Summary

At 14:58 UTC on 14th February 2023, a pending infrastructure upgrade was triggered in the EU region. The change was still undergoing testing, and was applied to production due to human error. Shortly after, we began a failover process. The failover process encountered unexpected problems, which extended the period of instability.

API and SDK endpoints in the EU region were intermittently unavailable between 15:20-17:50 UTC. This resulted in c.30% less Checks being performed than normal during that period.

Root Causes

A pending infrastructure upgrade was planned to be tested in pre-production. Due to human error, the operation was instead triggered in production.

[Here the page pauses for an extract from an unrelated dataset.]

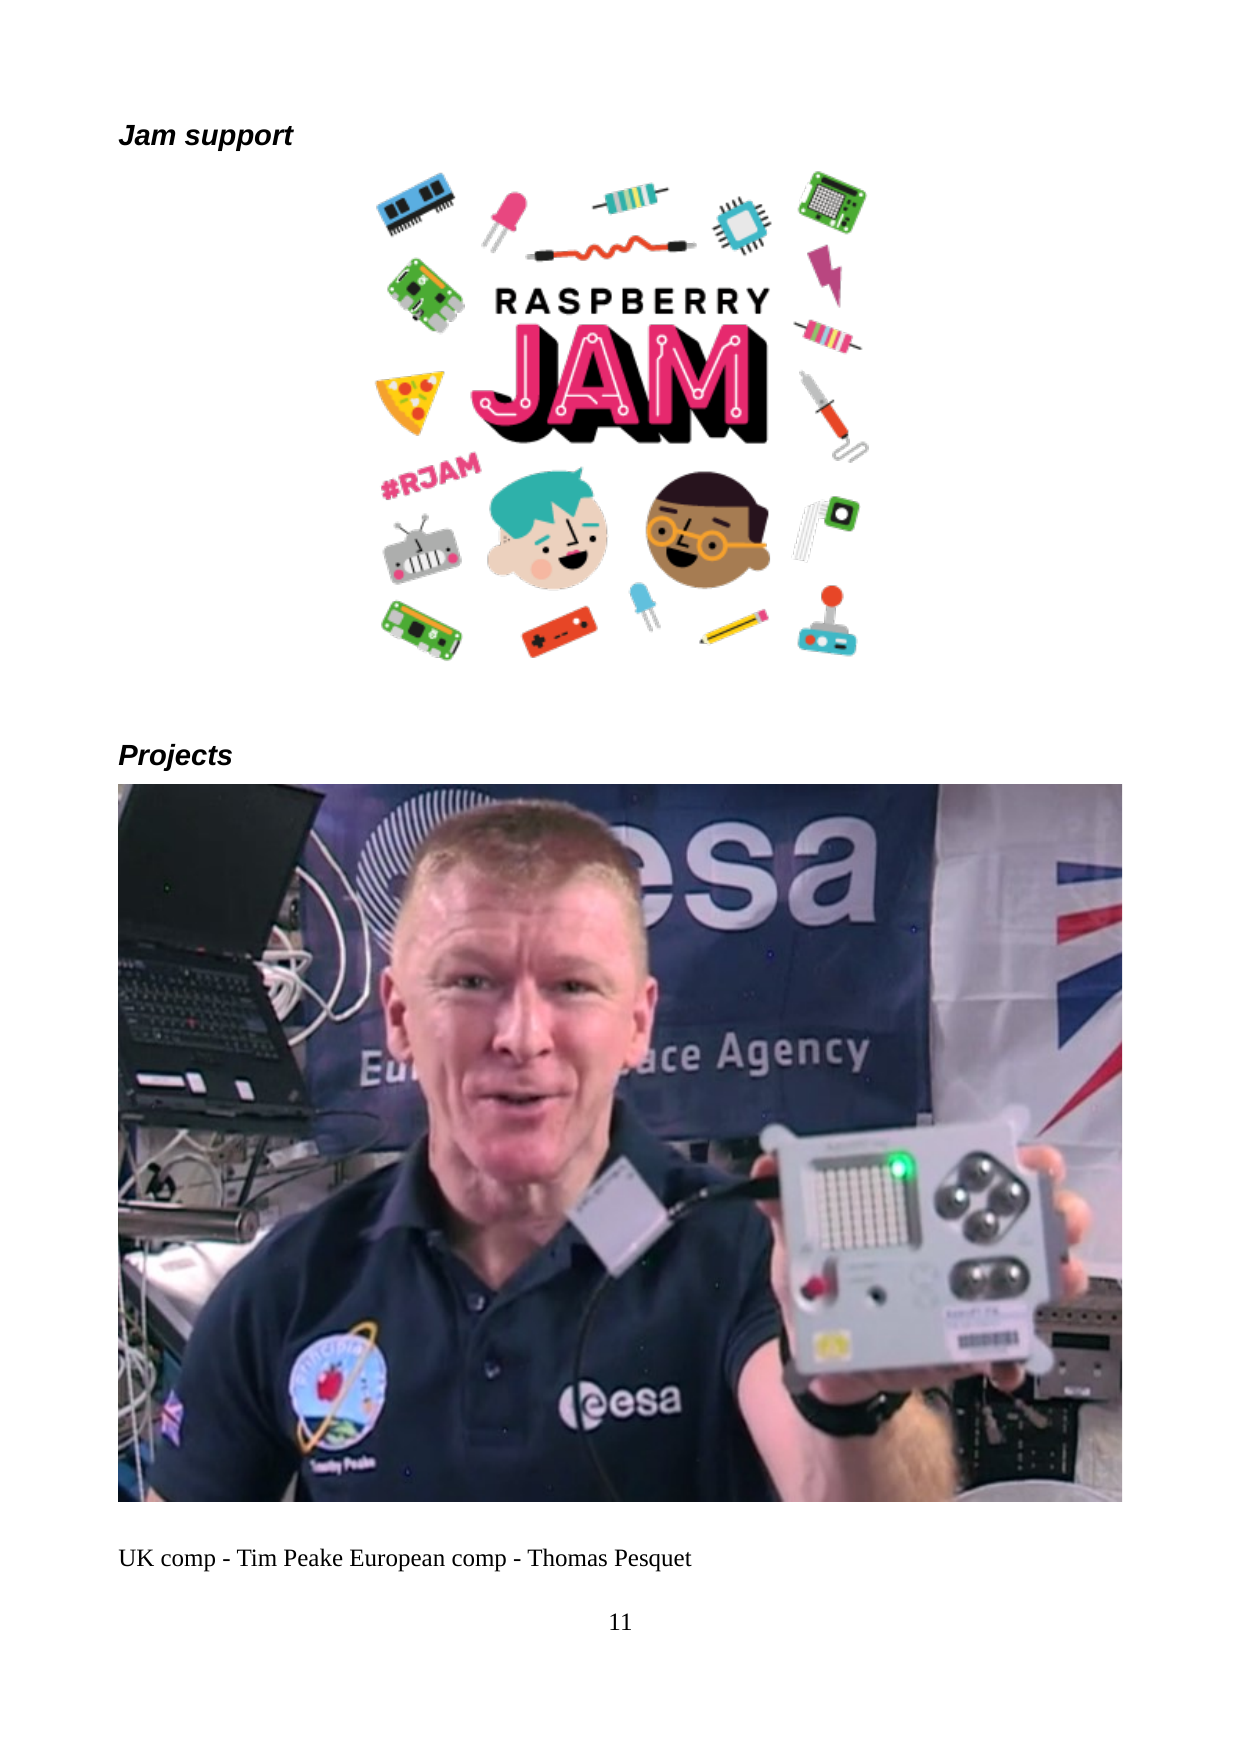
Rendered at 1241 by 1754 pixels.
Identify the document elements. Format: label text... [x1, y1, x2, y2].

text UK comp - Tim Peake European comp - Thomas Pesquet [118, 1543, 1122, 1571]
subtitle Projects [118, 738, 1122, 772]
subtitle Jam support [118, 118, 1122, 152]
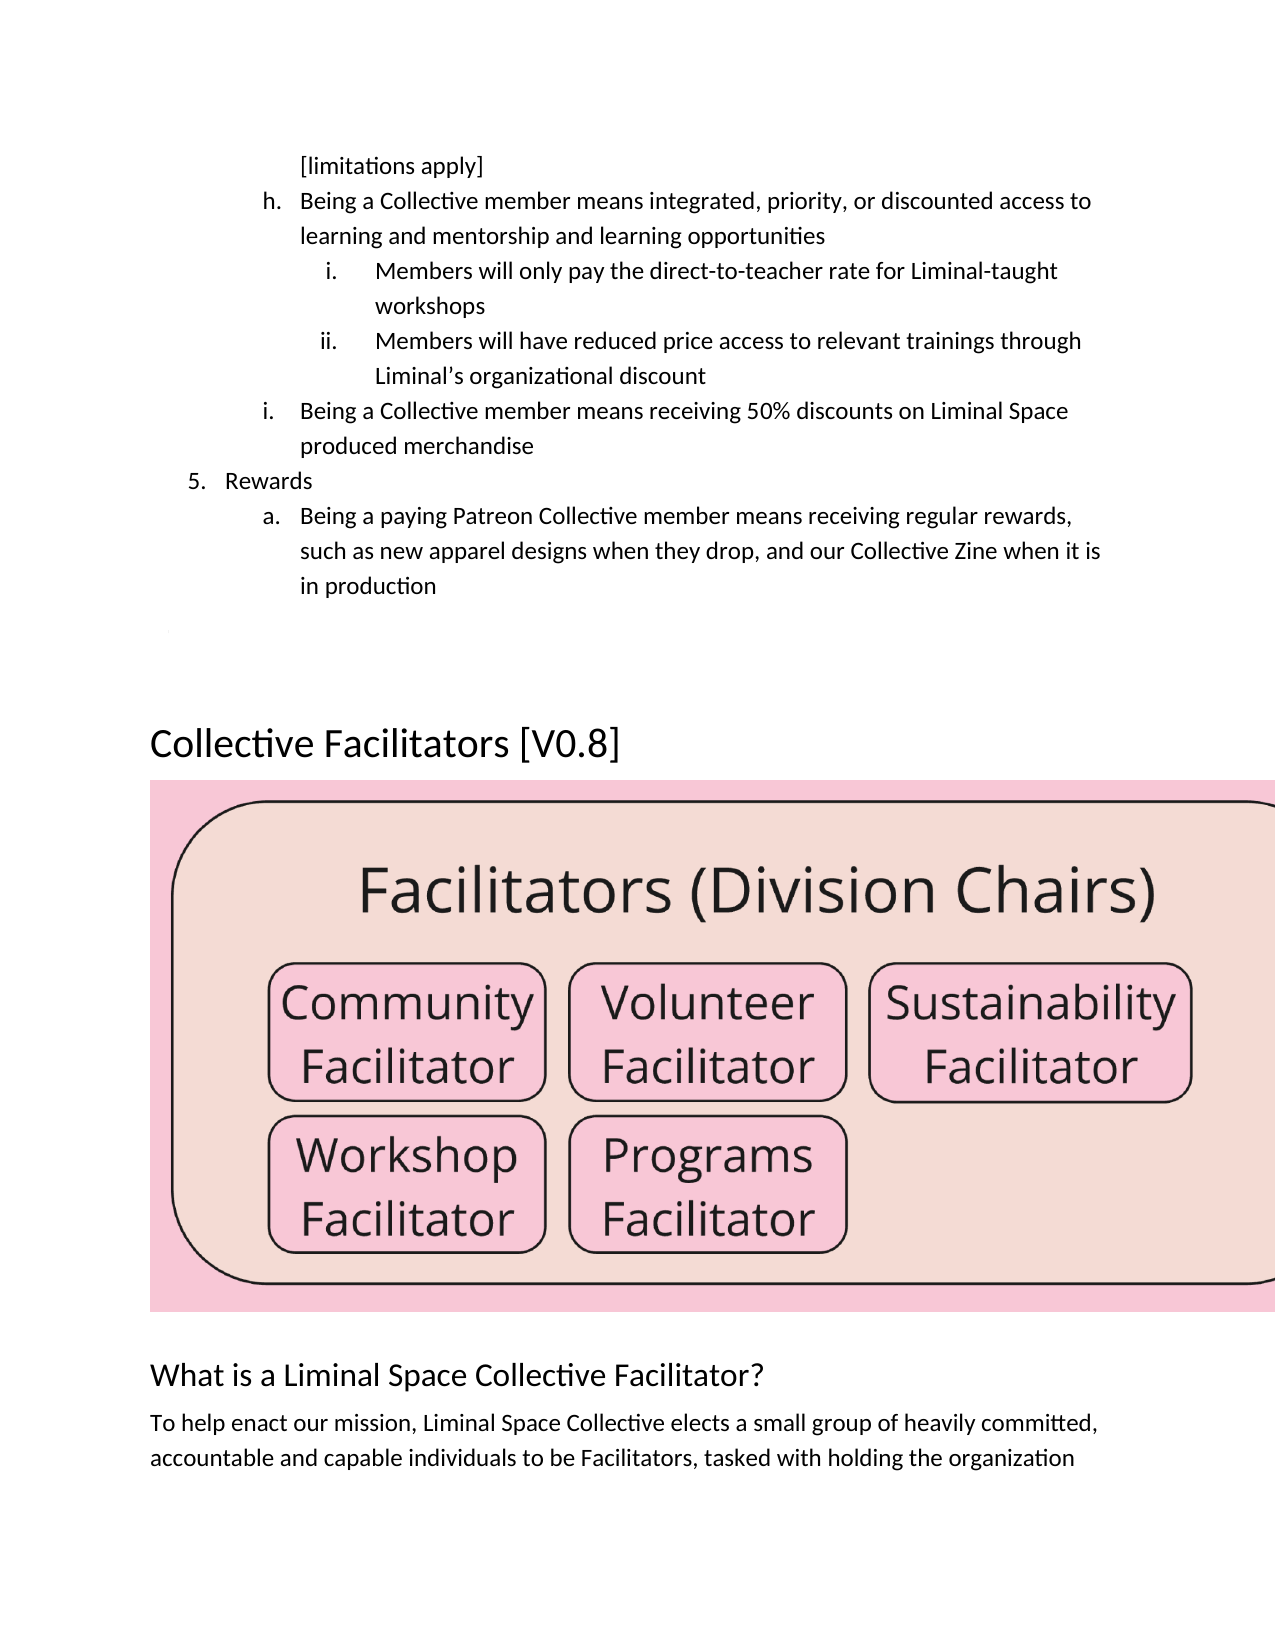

The nature of the upgrade did not allow for rollback of the change, forcing a failover.

Unexpected problems during the failover process, related to inaccurate replication of cluster configuration, extended the incident.

Timeline

14:58 UTC: An unplanned infrastructure upgrade was triggered in our primary EU cluster. This resulted in intermittent issues routing external traffic to the cluster.

15:07 UTC: We began to progressively failover to a secondary cluster.

15:20 UTC: An increase in error rates ensued, leading to a subsequent period of service instability.

15:30-16:25 UTC: Corrective actions taken to address issues in the failover process and stabilise the service.

16:25-16:55 UTC: Service stability improved, with some residual degradation. Monitoring continues.

16:55 UTC: Residual issues identified specific to manual processing.

17:55 UTC: Fixes completed to resolve residual issues. Service stable.

‌

Remedies

Amend administrator access permissions to further restrict production infrastructure upgrades (in progress).

Enhance cluster failover process to ensure reliable failover under exceptional conditions (ETA: March 2023).

Posted Feb 17, 2023 - 15:43 UTC

Resolved

This issue is now resolved: Increased latency on check processing in the EU region.

As the issue stands resolved, we expect a higher TaT for checks that need manual review as our backlog grew during this incident. So please bear with us while we clear all the backlog created and resume the typical TaT.

We take great pride in running a robust, reliable service and are working hard to ensure this does not happen again. A detailed postmortem will follow once we've concluded our investigation.

Posted Feb 14, 2023 - 18:17 UTC

Monitoring

We have implemented a fix for this issue.

We are monitoring closely to ensure the issue has been resolved and everything is working as expected. Please bear with us while we get back on our feet, and we appreciate your patience during this incident.

Our next update will be in 15 minutes. Thank you for your patience.

Posted Feb 14, 2023 - 17:59 UTC

Update

We are continuing to work on a fix for this issue.

Our next update will be in 30 minutes.

Posted Feb 14, 2023 - 17:31 UTC

Update

We are continuing to work on a fix for this issue.

Our next update will be in 15 minutes.

Posted Feb 14, 2023 - 17:17 UTC

Update

We are continuing to work on a fix for this issue.

Our next update will be in 15 minutes.

Posted Feb 14, 2023 - 16:56 UTC

Update

We are continuing to work on a fix for this issue.

Our next update will be in 15 minutes.

Posted Feb 14, 2023 - 16:40 UTC

Update

The issue has been identified, and a fix is being implemented.

We will provide a further update in 15 minutes.

Posted Feb 14, 2023 - 16:27 UTC

Update

We are continuing to work on a fix for this issue.

Our next update will be in 15 minutes.

Posted Feb 14, 2023 - 16:10 UTC

Identified

The issue has been identified, and a fix is being implemented.

We will provide a further update in 15 minutes.

Posted Feb 14, 2023 - 15:55 UTC

Investigating

We've currently experiencing issues that are negatively impacting latency on check processing in the EU region.

Our next update will be in 15 minutes. Thank you for your patience.

Posted Feb 14, 2023 - 15:39 UTC

This incident affected: Europe (onfido.com) (Document Verification, Facial Similarity, Right To Work).